Voilà dix ans, Mina et Jonathan Martin ont quitté – fui - la
capitale pour gagner les bords du canal du Berry. Loin de la frénésie
des métropoles, loin de la fièvre consommatrice et désireux de
retourner à des choses essentielles où la simplicité fait loi, ils
se sont isolés dans une petite maison où ils ont eu un enfant,
Romain. Mina travaille comme guide touristique au château médiéval
du coin, Jonathan fait du miel, cultive, confectionne des meubles...
dix ans se sont donc ainsi écoulés dans une certaine quiétude
jusqu'à ce que vienne se présenter à eux un nouveau voisin,
Vladimir. Coïncidence, ils portent le même nom de famille. Mais
est-ce vraiment une coïncidence ? Car Vladimir ne va pas tarder
à dévoiler une personnalité complexe, inquiétante. Au point qu'en
l'espace de trois mois, tous vont partager bien plus qu'un simple
nom : le poids d'une folie ravageuse et contagieuse.

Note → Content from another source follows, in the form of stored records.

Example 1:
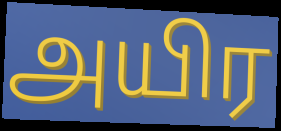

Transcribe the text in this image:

அயிர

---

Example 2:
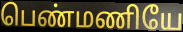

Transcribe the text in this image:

பெண்மணியே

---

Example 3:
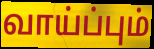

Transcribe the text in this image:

வாய்ப்பும்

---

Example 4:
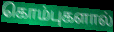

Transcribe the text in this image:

கொம்புகளால்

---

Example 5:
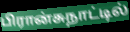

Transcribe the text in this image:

பிரான்சுநாட்டில்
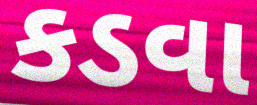
કડવા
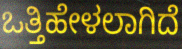
ಒತ್ತಿಹೇಳಲಾಗಿದೆ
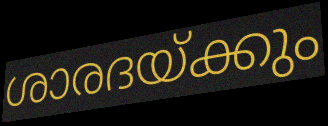
ശാരദയ്ക്കും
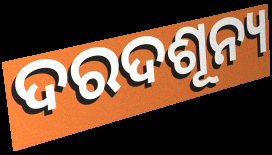
ଦରଦଶୂନ୍ୟ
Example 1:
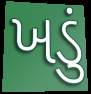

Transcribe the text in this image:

ખડું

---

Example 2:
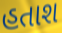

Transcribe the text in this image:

Après la couverture noire de La France Tranquille, celle de Dernier
désir se pare d'une blancheur éthérée. Pas de Yin et de Yang ici
mais plutôt le revers d'une même médaille, peu reluisante, reflètant les pires défauts de notre époque. A travers cette
histoire qui voit une famille voler en éclats, quand bien même elle
aspirait à la tranquillité, c'est la société de
Consommation qu'Olivier Bordaçarre a dans sa ligne de mire : la
course à la possession, l'incitation à vouloir toujours plus pour
la simple et mauvaise raison que votre voisin a plus, tout est là
jusque dans la perversion d'un système dont le potentiel destructeur
se mesure à la vacuité des existences, des laissés pour compte, de
ceux qui ont y ont cru et qui se sont ramassés.

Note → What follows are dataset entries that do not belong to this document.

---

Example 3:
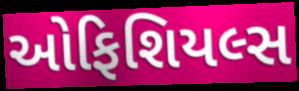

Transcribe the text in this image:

ઓફિશિયલ્સ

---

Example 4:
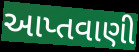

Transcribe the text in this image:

આપ્તવાણી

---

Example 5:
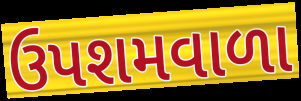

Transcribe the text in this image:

ઉપશમવાળા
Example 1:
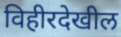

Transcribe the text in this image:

विहीरदेखील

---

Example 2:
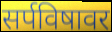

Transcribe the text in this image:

सर्पविषावर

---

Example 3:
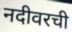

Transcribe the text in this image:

नदीवरची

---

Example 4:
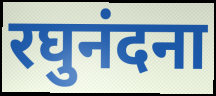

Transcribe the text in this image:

रघुनंदना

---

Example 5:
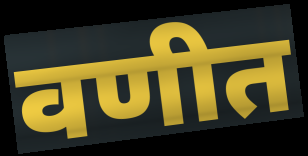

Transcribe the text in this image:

वणीत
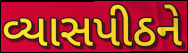
વ્યાસપીઠને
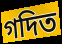
গদিত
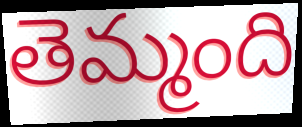
తెమ్మంది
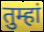
तुम्हां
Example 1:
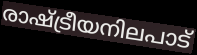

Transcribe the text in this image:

രാഷ്ട്രീയനിലപാട്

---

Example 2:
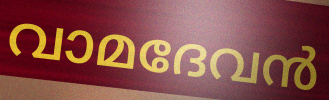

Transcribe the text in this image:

വാമദേവൻ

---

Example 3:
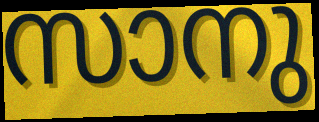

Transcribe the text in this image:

സാനു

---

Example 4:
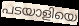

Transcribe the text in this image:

പടയാളിയെ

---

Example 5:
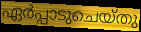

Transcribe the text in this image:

ഏർപ്പാടുചെയ്തു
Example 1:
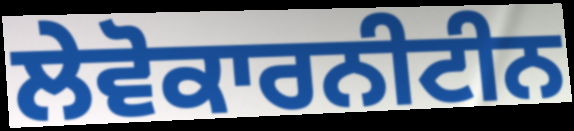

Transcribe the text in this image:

ਲੇਵੋਕਾਰਨੀਟੀਨ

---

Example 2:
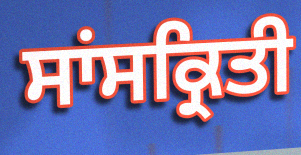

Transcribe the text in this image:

ਸਾਂਸਕ੍ਰਿਤੀ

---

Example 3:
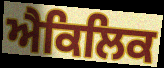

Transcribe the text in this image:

ਐਕਿਲਿਕ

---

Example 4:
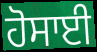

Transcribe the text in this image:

ਹੋਸਾਈ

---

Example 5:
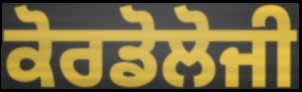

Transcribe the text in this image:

ਕੋਰਡੋਲੋਜੀ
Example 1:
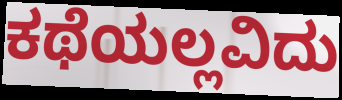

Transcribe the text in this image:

ಕಥೆಯಲ್ಲವಿದು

Cette perversion c'est le personnage de Vladimir qui la porte en lui,
qui s'en fait le chantre. Il personnifie cette société de consommation,
ne serait-ce que par ses largesses financières et ses capacités de
séduction presque extraordinaires et teintées de fantastique– la
séance de coiffure de Vladimir en est une illustration
parfaite. La métaphore du Mal, si elle est assez évidente – la
référence à Vlad Dracul est parfaitement assumée -, n'en est pas
moins amenée de façon habile et efficace. Peut-être parce que la
montée en puissance de la tension, cette tension toujours palpable,
dérangeante dès les premières lignes, s'effectue par petites
touches, par de menus détails dont la somme ébranle. Peut-être
aussi, surtout, parce qu'Olivier Bordaçarre, avec une écriture
toujours aussi précise sans oublier d'être poétique, ne
s 'écarte jamais de ses personnages. Il va au cœur de leurs
préoccupations, dissèque et laisse voir l'impact du travail de sape
mené par Vladimir, jusqu'à la transformation viscérale et
inquiétante de certaines de ses victimes...

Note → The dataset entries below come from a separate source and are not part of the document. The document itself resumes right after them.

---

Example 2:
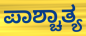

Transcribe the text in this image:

ಪಾಶ್ಚಾತ್ಯ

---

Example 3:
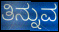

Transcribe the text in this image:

ತಿನ್ನುವ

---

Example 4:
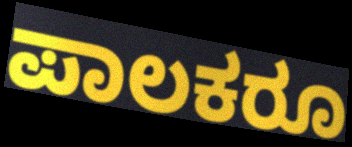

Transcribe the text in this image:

ಪಾಲಕರೂ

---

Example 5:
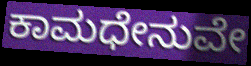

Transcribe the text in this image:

ಕಾಮಧೇನುವೇ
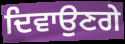
ਦਿਵਾਉਣਗੇ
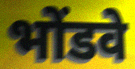
भोंडवे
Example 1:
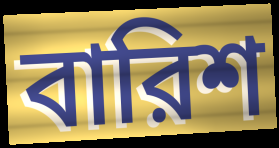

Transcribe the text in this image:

বারিশ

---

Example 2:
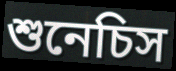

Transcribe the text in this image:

শুনেচিস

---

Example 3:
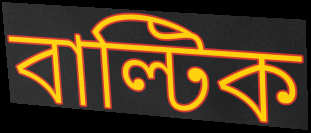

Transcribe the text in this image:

বাল্টিক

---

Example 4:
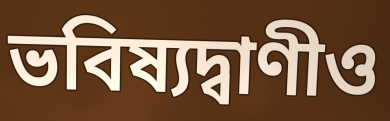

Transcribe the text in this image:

ভবিষ্যদ্বাণীও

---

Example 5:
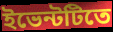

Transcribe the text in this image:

ইভেন্টটিতে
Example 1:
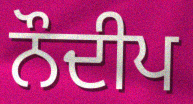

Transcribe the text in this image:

ਨੌਦੀਪ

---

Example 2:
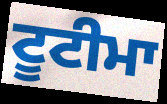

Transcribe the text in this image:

ਟੂਟੀਮਾ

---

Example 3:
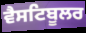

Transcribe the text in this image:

ਵੈਸਟਿਬੂਲਰ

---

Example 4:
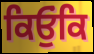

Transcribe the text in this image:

ਕਿਓੁਂਕਿ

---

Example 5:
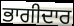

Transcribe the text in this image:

ਭਾਗੀਦਾਰ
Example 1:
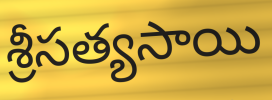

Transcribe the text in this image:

శ్రీసత్యసాయి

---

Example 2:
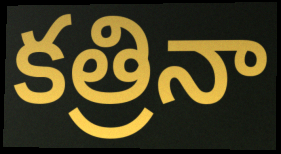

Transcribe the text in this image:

కత్రినా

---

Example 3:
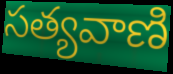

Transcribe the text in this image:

సత్యవాణి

Le constat est là, en tout cas, jusque dans le rapport de temps. Dix
ans de tranquillité. Trois mois pour tout foutre en l'air. Les
sirènes de la consommation ont ce pouvoir, leur chant porte même
jusque dans les coins les plus reculés... et nul n'est à l'abri.
Dernier désir, de Olivier Bordaçarre, Fayard, 2014, 288 p.